Martin W remains good-humoured about the sound, which changes pitch as we enter the tunnel. We run the scene once, twice, three times. The space and the time put a limit to how many angles and performances we can get - in that sense it’s a microcosm of the whole shoot. I’m hoping that these limits - of time, space, money and technology are actually helpful, forcing us to keep it simple and so help the telling of the story. We’ll know when we edit.

We’re supposed to catch the moment of exiting the tunnel but when England arrives I am rubbing a smear from the window, desperately trying to lean out of shot. And that, as they say, is a wrap. There is time for celebratory plastic glass of something and then St Pancras is here and we are last to disembark and say our goodbyes and be out into the night. saint p 2.JPG

Sweet

The giant mechanical departures board is one of glories of the Gare du Nord and gives us a lovely focal point (and an interesting angle) for the penultimate scene of the film. In this shot you can see departures to Cambrai (where, as every schoolboy knows, tanks made their debut) and Laon. I’ve played cricket in Laon (I know, very ‘Netherland’). It’s a long story: we thought we would be playing and staying in Paris, so the Hotel du Commerce in Laon was a bit underwhelming. I’m sure it’s a great place.

Paul is worried about the train scene but relaxed about the station. I am the other way round. I cling to our photocopied permission and show it to everyone and anyone. In fact everyone is as relaxed as you can be in a station at rush hour (even the lady whose tea and coffee concession we camp around). To keep her sweet I buy teas; to keep everyone else sweet I put sugar in them. But it’s that Lipton yellow label stuff that comes pre-sweetened. The station is now buzzing - and so are we. IMG_7509.JPG

Crowd control

Shooting on location without any crowd control is an opportunity - to get a bit of real life - but also a worry. How will the Parisians like us? They are of course world-class ignorers which suits us fine. Those that do show an interest are mostly encouraging: ‘Bon courage’ or ‘Bon tournage’. In the cemetery my menu French is tested when I have to explain what we’re about - but just as many people are asking us the way to Jim Morrison. Lots of times Martin, with his documentary flair, encourages people to come through the shot. But then in the station with rush hour beginning and Harry and Charlie standing before the departure boards, some static is created: for a minute there is a force field between camera and actors that none dare penetrate. IMG_7508.JPG

Voila!

Almost all the photos on this blog are taken by either Camille or Lambert - including this self-portrait. Lambert pilots the van with Parisian aplomb - and keeps people out of shot. Camille handles everything else: rustling up Strepsils or extras to swell a scene or milky coffee (she can’t approve of it but she can get it). She appeases officials and attends to the needs of the crew. Her catchphrase is ‘Voila!’ which roughly translates as ‘mission accomplished’.lambert cam1.JPG

Real People

The sorts of films I usually make don’t often involve actors. Training films are regularly fronted by a presenter; corporate documentaries frequently involve a voice over artiste. But the stars are usually ‘real’ people.

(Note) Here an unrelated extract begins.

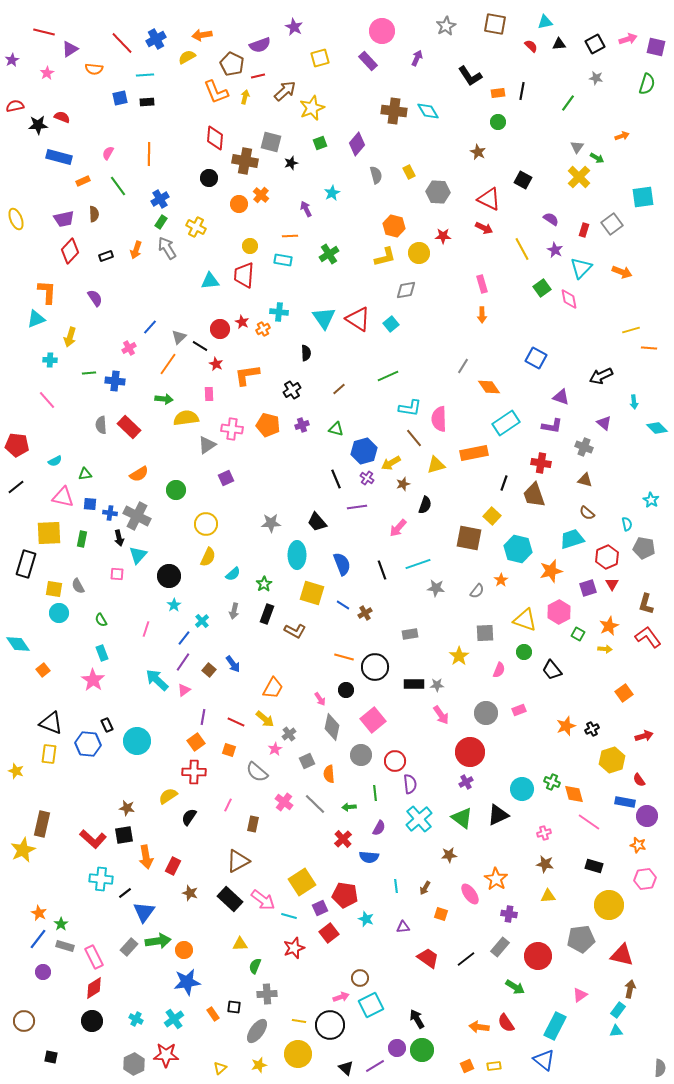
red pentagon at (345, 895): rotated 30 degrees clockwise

So I was worried about the actors. Would they have to be pampered? Would they do what they were told? Would they help to carry the bags? Would I have to get tough, have a row, read people their fortunes and risk ruining the whole team ethos thing. Of course not. Everyone pulled their weight, did their own jobs and those of many others who would normally fill the credit list. And with good humour. Charlie & Harry were totally professional and wonderfully well-rehearsed, full of ideas and keen as mustard. Good actors. And ‘real’ people.